Rudi and Hiram studied the image. From high above, they saw a volcanic island with a beautiful bay of milky green water. Zooming in revealed a split personality, with the northern side of the island sporting plentiful signs of civilization, including small buildings, paved roads, manicured lawns, and a network of wind turbines sprouting along the hillside.

Jutting from the shoreline into the bay was a long concrete dock. It pointed like a finger to the northwest, aligning with a channel that ran between matching flower-shaped islands in the lagoon.

“Are you sure this is the right place?” Rudi asked. “It looks more like a five-star resort than a secret medical facility where people are grown in vats and then tortured in gruesome experiments.”

“Based on the available data,” Max said. “There’s an eighty-six percent chance that the small craft in question started its journey here. No other island has a greater than four percent probability.”

“Close enough to be a certainty for me,” Rudi said. “What are these reflective shapes in the bay? Decorations of some kind?”

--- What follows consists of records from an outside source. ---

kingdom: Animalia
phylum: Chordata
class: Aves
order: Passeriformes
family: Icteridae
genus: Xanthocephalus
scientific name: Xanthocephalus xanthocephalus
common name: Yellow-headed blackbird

“Floating solar arrays,” Max replied. “Each one can claim to be the largest in the world, as they are identical in size. For comparison, they generate eighty percent more power than the Three Gorges energy farm built by the Chinese.”

“That’s impressive,” Rudi said. Though he wasn’t familiar with the details of the Chinese energy farm, China didn’t do anything on a small scale these days.

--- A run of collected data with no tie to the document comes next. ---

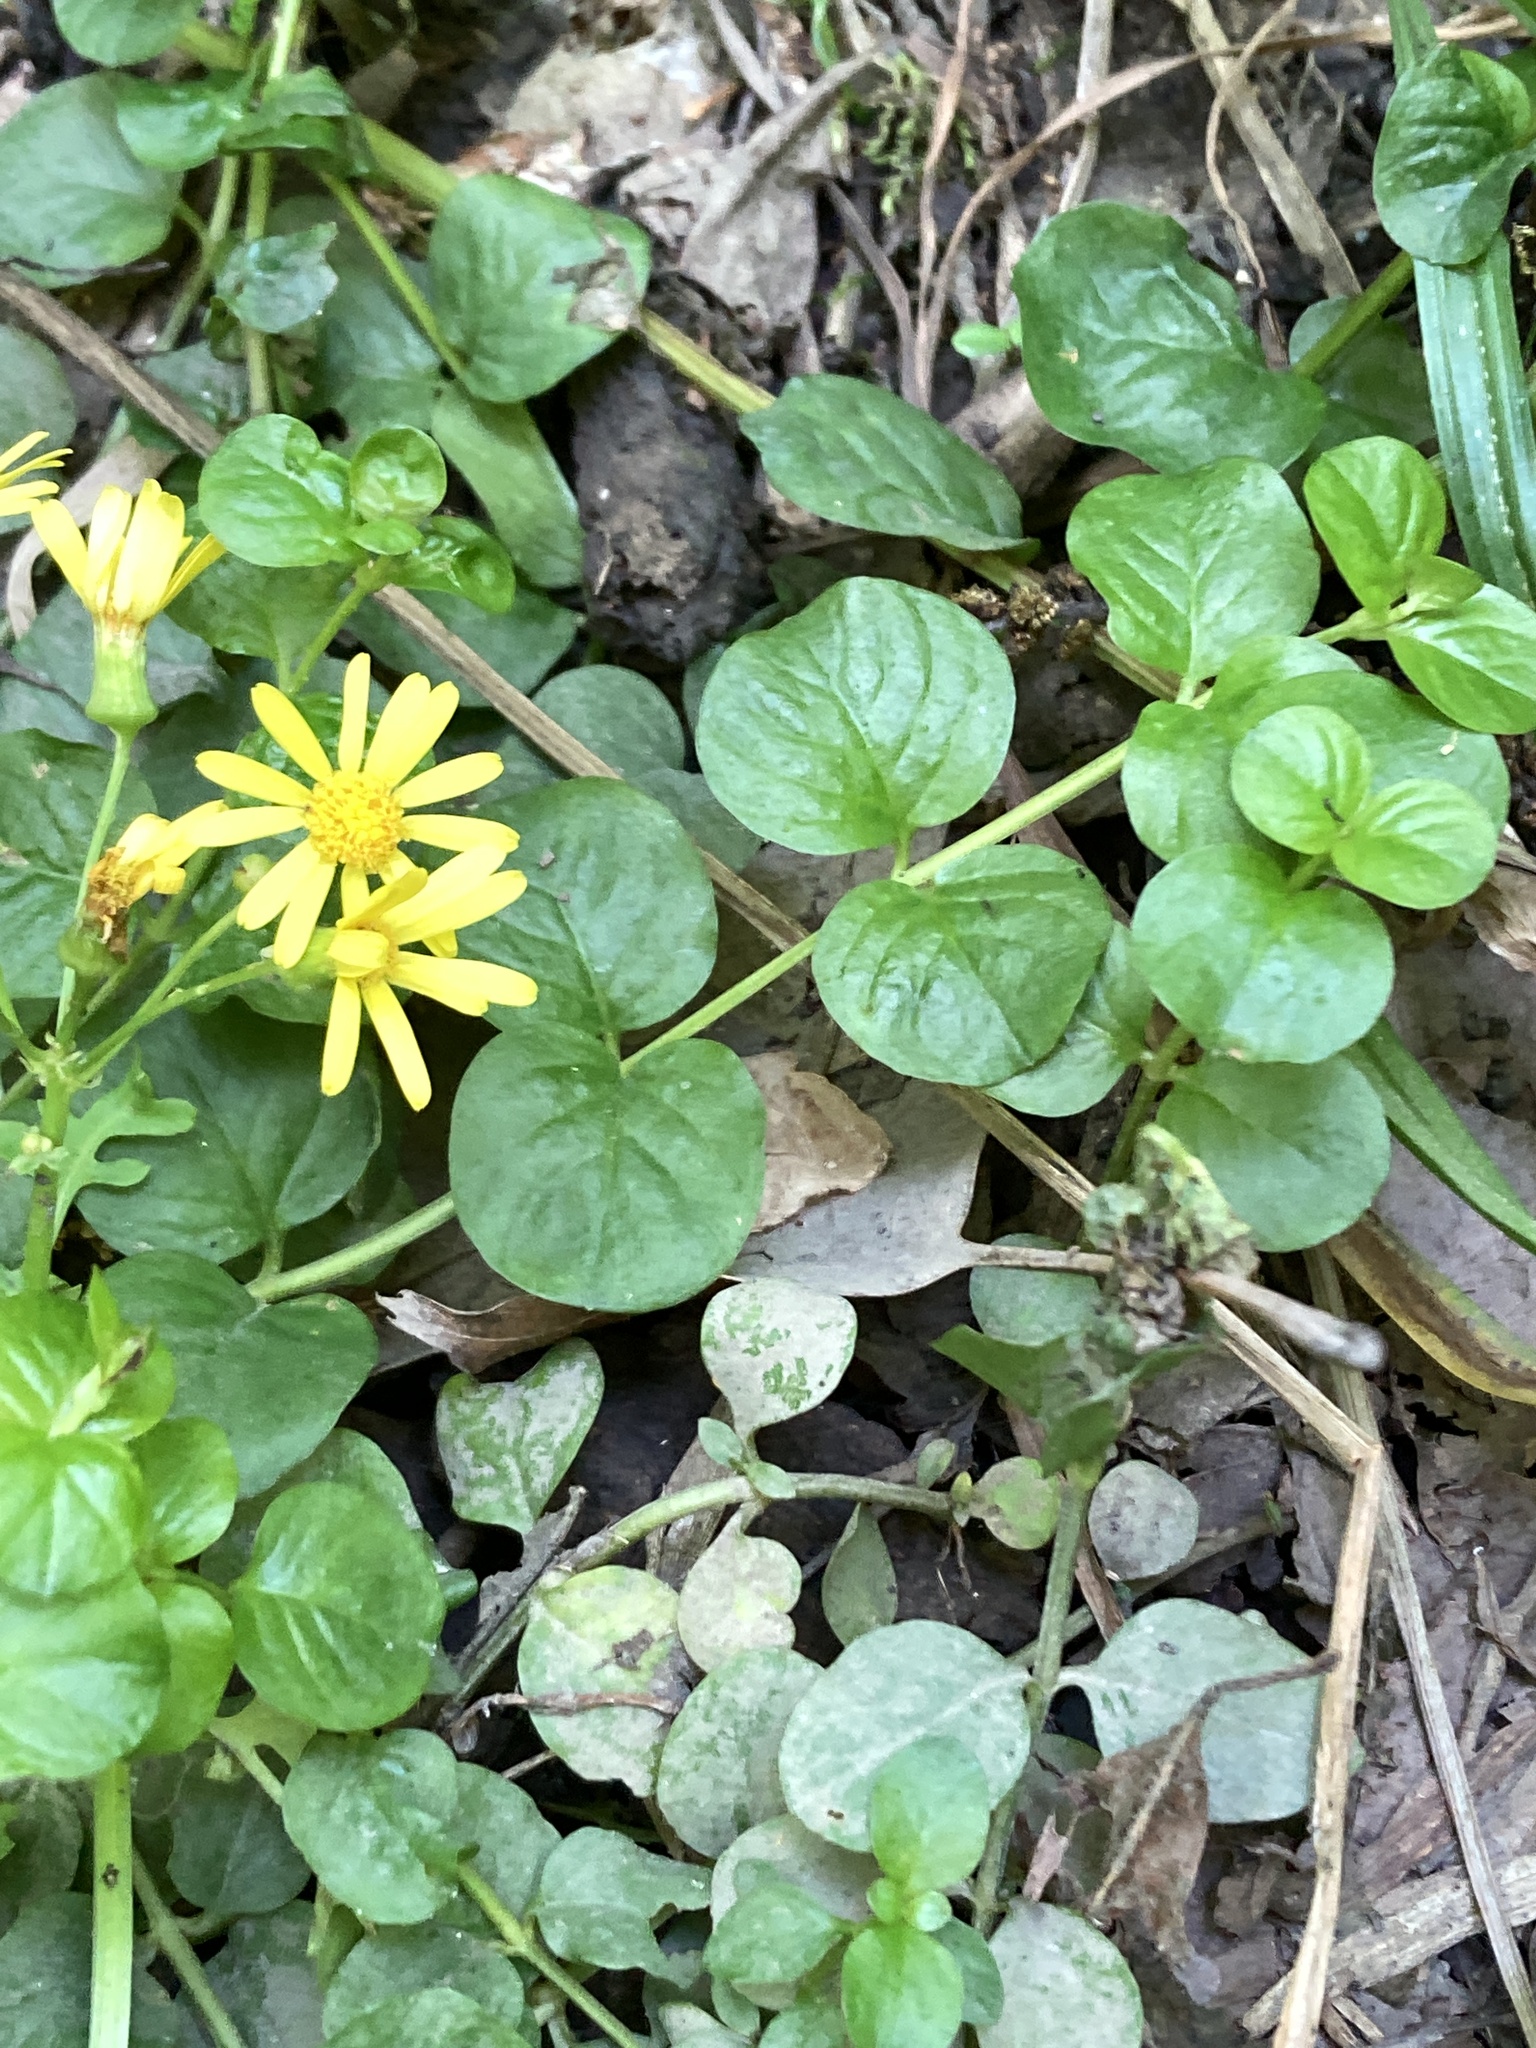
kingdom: Plantae
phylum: Tracheophyta
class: Magnoliopsida
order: Ericales
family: Primulaceae
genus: Lysimachia
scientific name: Lysimachia nummularia
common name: Moneywort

“Between wind, solar, wave, and geothermal power, ?le de l’Est generates as much electricity as the state of Colorado.”

This astounded Rudi. “Five million people live in Colorado.”

“And it’s cold there,” Yaeger added. “Why would this little tropical island need that much power?”

“According to official sources, ?le de l’Est is envisioned as a power plant for the islands of the Indian Ocean. It’s already connected to the four most populous islands of the Seychelles by underwater cables. By the end of the decade it’s expected to be linked to both Madagascar and the African mainland.”

The end of the decade was a long way off for an island generating massive amounts of power right now. Something didn’t add up. “You better give us the rundown.”

“Until six years ago,” Max began, “?le de l’Est was uninhabited. The government of the Seychelles then contracted with the Pallos Corporation of Australia to build a geothermal plant that would generate all the electricity needed on the various populated islands of the Seychelles. The project went over budget and fell into bankruptcy prior to completion. It was sold lock, stock, and barrel to Ezra Vaughn. Vaughn abandoned the geothermal project in favor of solar farms, wind turbines, and a ring of wave-power generators that are not visible on this satellite image.”

Rudi leaned back, sensing little to be concerned about, but across from him Yaeger wore a troubled look. “Something wrong?”

Yaeger spoke slowly. “Ezra Vaughn could be a problem,” he said. “He’s a fanatical technologist and futurist. He’s also one of the few people on earth who might be able to hack our system and get away with it.”